- Required work -
Search the records for the string "lines", and show each line where it appears.

------------------------------------

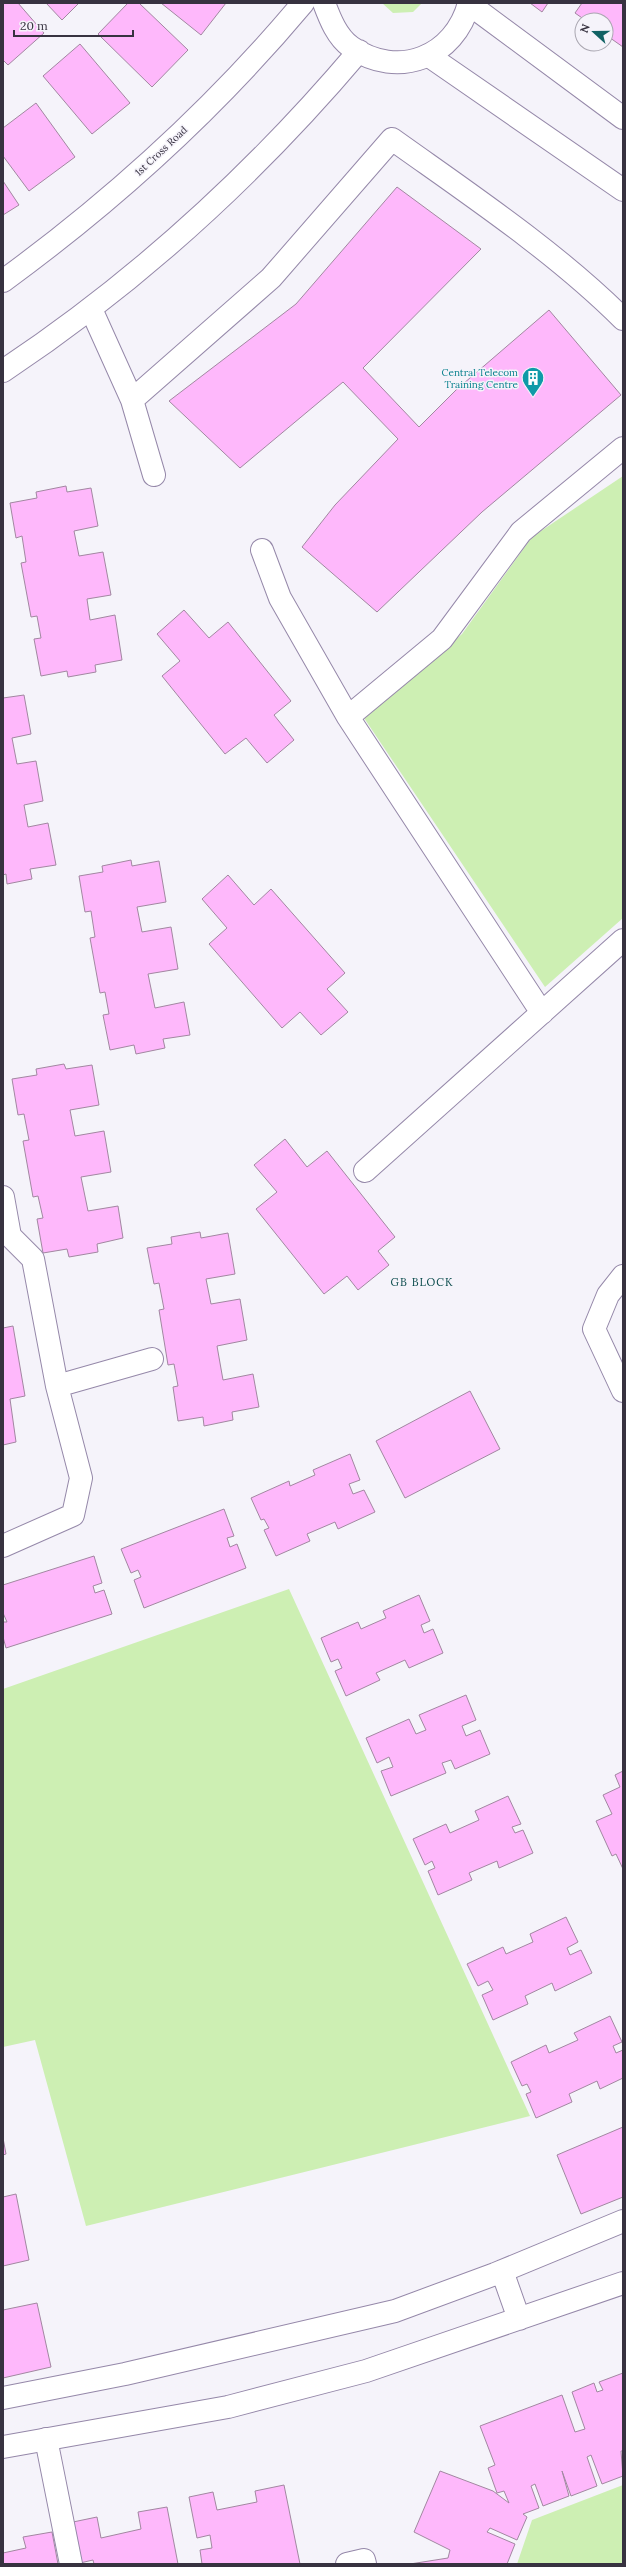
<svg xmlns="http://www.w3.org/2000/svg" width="626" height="2567" font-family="Lora,serif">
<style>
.green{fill:#cdefb3}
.building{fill:#feb8fb;stroke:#a287a1}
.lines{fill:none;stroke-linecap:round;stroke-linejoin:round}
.service-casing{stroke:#9588a9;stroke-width:24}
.minor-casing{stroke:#9588a9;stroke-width:24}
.tertiary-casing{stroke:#9588a9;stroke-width:24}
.service{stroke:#fff;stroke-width:22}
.minor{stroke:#fff;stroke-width:22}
.tertiary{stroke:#fff;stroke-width:22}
.labels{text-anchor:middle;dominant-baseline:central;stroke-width:3;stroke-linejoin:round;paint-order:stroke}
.street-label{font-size:10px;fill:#373240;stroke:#f5f3fa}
.culture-label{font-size:10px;fill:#0d838f;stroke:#f5f3fa;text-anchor:end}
.neighbourhood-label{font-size:11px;letter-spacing:1px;fill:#094a4b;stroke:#f5f3fa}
</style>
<rect width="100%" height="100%" fill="#f5f3fa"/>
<path class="green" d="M 382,3 L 422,3 L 413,12 L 393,13 Z
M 623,476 L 623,918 L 545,987 L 364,718 L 462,634 L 532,537 Z
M 289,1589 L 530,2116 L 86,2226 L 35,2040 L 3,2047 L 3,1689 Z
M 623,2485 L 623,2564 L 517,2564 L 532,2520 Z"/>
<path class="building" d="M 3,3 L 18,3 L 44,33 L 8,65 L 3,60 Z
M 46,3 L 79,3 L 62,20 Z
M 128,3 L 139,3 L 188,50 L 152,87 L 98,34 Z
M 161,3 L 226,3 L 201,35 Z
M 530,3 L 548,3 L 542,12 Z
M 582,3 L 623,3 L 623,47 L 606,35 L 606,20 L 585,20 L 575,13 Z
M 80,44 L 130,103 L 92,134 L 43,76 Z
M 36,103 L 75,157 L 29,191 L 3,156 L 3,128 Z
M 3,181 L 19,205 L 3,215 Z
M 397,187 L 481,249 L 363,368 L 419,427 L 456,390 L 549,310 L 621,395 L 482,512 L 377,612 L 302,547 L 335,505 L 398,439 L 343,382 L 240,468 L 169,401 L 296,304 Z
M 66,486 L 67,492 L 91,488 L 98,526 L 74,531 L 79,556 L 103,552 L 111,595 L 87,599 L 90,620 L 115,615 L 122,660 L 95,665 L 96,672 L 68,677 L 67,671 L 41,676 L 34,639 L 41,638 L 37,616 L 31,617 L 21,563 L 26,562 L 22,536 L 16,538 L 10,503 L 37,498 L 36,492 Z
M 184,610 L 209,638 L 228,622 L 291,701 L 274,715 L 294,740 L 267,763 L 246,738 L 225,754 L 162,676 L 180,661 L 157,634 Z
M 24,695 L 31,734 L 12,738 L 17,764 L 36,761 L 43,801 L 24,805 L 28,827 L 48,823 L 56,865 L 30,869 L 32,879 L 7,884 L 6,874 L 3,875 L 3,698 Z
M 131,860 L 132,866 L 159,861 L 166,902 L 137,907 L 142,932 L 171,927 L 178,969 L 148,974 L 155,1008 L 184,1002 L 190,1035 L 163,1039 L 165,1048 L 136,1054 L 134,1045 L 110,1050 L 103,1015 L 109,1014 L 105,992 L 100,993 L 90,938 L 95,937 L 91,911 L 85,912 L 79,876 L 103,872 L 102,866 Z
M 228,875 L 254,905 L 271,889 L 345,973 L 327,989 L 348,1012 L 321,1035 L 300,1012 L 282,1028 L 209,944 L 227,928 L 202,899 Z
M 64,1064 L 66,1069 L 92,1065 L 99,1105 L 70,1110 L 75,1136 L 104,1131 L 111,1172 L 81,1177 L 88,1211 L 118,1206 L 123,1238 L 97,1244 L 98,1252 L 69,1257 L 67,1249 L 43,1253 L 37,1219 L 43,1218 L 38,1196 L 33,1197 L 23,1141 L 29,1140 L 24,1114 L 18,1115 L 12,1079 L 37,1075 L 36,1069 Z
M 285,1139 L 307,1167 L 327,1151 L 395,1237 L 378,1251 L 389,1265 L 358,1290 L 347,1276 L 324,1294 L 256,1209 L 277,1192 L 254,1165 Z
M 200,1232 L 201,1238 L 228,1233 L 235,1274 L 206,1279 L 211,1304 L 240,1299 L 247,1340 L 217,1346 L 223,1380 L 253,1374 L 259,1407 L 232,1412 L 233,1420 L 204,1426 L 203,1417 L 178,1421 L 173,1387 L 178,1386 L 174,1364 L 168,1365 L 159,1310 L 164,1309 L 159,1283 L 154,1284 L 147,1248 L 172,1244 L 171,1237 Z
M 13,1326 L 25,1396 L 10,1399 L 16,1442 L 3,1445 L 3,1328 Z
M 470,1391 L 500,1449 L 405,1498 L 376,1441 Z
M 350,1454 L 360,1480 L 349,1484 L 353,1494 L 364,1490 L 375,1512 L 338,1529 L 335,1522 L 307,1534 L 310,1541 L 276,1556 L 264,1530 L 269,1528 L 264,1519 L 261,1520 L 251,1498 L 289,1481 L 290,1486 L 315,1475 L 313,1470 Z
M 224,1509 L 234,1536 L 227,1538 L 230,1547 L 237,1544 L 246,1568 L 144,1608 L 134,1580 L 141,1577 L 138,1570 L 131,1573 L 121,1549 Z
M 94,1556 L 102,1583 L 93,1586 L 95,1593 L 104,1590 L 112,1614 L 6,1648 L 3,1637 L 3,1622 L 7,1622 L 3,1613 L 3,1585 Z
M 419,1595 L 430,1621 L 421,1625 L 424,1633 L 433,1629 L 443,1653 L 409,1668 L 405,1660 L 376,1673 L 380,1680 L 346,1696 L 335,1671 L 342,1668 L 338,1659 L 331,1662 L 321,1638 L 358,1622 L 361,1629 L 386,1618 L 383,1611 Z
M 466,1695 L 476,1720 L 462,1726 L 466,1736 L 480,1730 L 490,1754 L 455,1769 L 451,1760 L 442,1763 L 446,1773 L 391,1796 L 381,1771 L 393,1767 L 389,1757 L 377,1763 L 366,1738 L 409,1719 L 416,1734 L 426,1730 L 419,1715 Z
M 623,1771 L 623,1869 L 616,1854 L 612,1856 L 596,1821 L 612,1814 L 603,1795 L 620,1787 L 615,1775 Z
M 508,1796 L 521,1824 L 512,1827 L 515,1833 L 523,1830 L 533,1853 L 499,1868 L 497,1861 L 469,1873 L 472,1880 L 438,1895 L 428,1871 L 435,1868 L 432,1861 L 425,1865 L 413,1839 L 446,1824 L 450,1833 L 479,1820 L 475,1811 Z
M 566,1917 L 578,1942 L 567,1948 L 570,1955 L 581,1950 L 592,1973 L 555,1991 L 552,1983 L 525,1996 L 528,2004 L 493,2020 L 482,1995 L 493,1990 L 488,1981 L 478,1986 L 467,1964 L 503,1947 L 506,1954 L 533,1942 L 530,1934 Z
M 610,2016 L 622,2042 L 613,2046 L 616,2053 L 623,2050 L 623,2078 L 600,2089 L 597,2081 L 569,2094 L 572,2102 L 536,2118 L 526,2094 L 531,2092 L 527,2084 L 522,2086 L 511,2062 L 546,2045 L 549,2053 L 578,2040 L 574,2033 Z
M 623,2127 L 623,2197 L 581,2214 L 557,2155 Z
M 3,2138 L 6,2154 L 3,2155 Z
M 16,2194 L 29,2260 L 3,2266 L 3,2197 Z
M 37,2303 L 51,2367 L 3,2378 L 3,2310 Z
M 623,2373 L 623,2451 L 621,2451 L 623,2476 L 602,2484 L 591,2455 L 587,2457 L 597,2486 L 571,2496 L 562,2471 L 569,2496 L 543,2506 L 535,2484 L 531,2486 L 539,2508 L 523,2514 L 527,2517 L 517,2540 L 490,2528 L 487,2532 L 515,2544 L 507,2564 L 410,2564 L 448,2558 L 450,2550 L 414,2532 L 440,2471 L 493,2491 L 509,2503 L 504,2491 L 497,2493 L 488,2468 L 495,2465 L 480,2426 L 562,2395 L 575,2432 L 585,2429 L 572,2392 L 594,2383 L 597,2392 L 603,2390 L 599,2382 Z
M 284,2485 L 300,2564 L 202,2564 L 200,2550 L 212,2548 L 210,2535 L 197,2538 L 189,2497 L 213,2492 L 217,2510 L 257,2502 L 255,2491 Z
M 167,2507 L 178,2564 L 94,2564 L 93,2560 L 80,2563 L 73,2522 L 97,2517 L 101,2538 L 141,2529 L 138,2512 Z
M 52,2532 L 58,2564 L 3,2564 L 3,2553 L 26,2548 L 23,2537 Z"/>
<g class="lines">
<g class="service-casing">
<path id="service" d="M 91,309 L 132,400 L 154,475
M 132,400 L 271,278 L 392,139 C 469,194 556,252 623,319
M 262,550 L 280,598 L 348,717 L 542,1013
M 348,717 L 442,639 L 521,532 L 623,448
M 365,1171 L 623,940
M 3,1197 L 10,1236 L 33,1259 L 57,1386 L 152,1359
M 623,1276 L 608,1295 L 594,1329 L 623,1391
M 3,1546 L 73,1515 L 81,1478 L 57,1386
M 46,2439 L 71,2564
M 347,2564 L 364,2560 L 365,2564"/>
</g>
<g class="minor-casing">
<path id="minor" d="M 469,4 L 623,118
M 429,56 L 623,190"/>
</g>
<g class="tertiary-casing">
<path id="tertiary" d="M 324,3 C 330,19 337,37 351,47 C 398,80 455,57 469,3
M 3,281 C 114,200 215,108 303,3
M 3,371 C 137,282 255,174 359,51
M 502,2271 L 519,2319
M 3,2398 L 125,2374 L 395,2311 L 495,2274 L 623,2221
M 3,2447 L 228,2407 L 366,2371 L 623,2283"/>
</g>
<use href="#service" class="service"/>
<use href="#minor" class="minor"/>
<use href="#tertiary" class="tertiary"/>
</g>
<defs>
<g id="building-pin" transform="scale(1.15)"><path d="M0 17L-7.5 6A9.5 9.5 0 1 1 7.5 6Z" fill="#0f9aa8" stroke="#f5f3fa"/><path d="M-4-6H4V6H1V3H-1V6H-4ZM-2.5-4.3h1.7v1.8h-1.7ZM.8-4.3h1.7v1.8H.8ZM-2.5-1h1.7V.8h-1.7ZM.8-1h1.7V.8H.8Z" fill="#fff"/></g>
</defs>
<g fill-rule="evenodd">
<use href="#building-pin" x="533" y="378"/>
</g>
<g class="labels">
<g class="street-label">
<text transform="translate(161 151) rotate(-43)">1st Cross Road</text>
</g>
<g class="culture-label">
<text x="518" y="372">Central Telecom<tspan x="518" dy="12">Training Centre</tspan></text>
</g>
<g class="neighbourhood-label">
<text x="422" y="1282">GB BLOCK</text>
</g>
</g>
<rect width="626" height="2567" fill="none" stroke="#373240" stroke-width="8"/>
<g transform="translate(594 32) rotate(291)"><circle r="19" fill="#f5f3fa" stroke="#a9a6b0"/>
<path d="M0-3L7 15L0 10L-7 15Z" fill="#116264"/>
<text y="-6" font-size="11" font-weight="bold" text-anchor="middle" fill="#373240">N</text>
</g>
<path d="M14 30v6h119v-6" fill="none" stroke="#373240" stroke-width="2"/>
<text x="20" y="30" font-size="12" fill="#373240" stroke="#f5f3fa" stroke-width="3" paint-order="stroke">20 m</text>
</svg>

------------------------------------

- The answer -
.lines{fill:none;stroke-linecap:round;stroke-linejoin:round}
<g class="lines">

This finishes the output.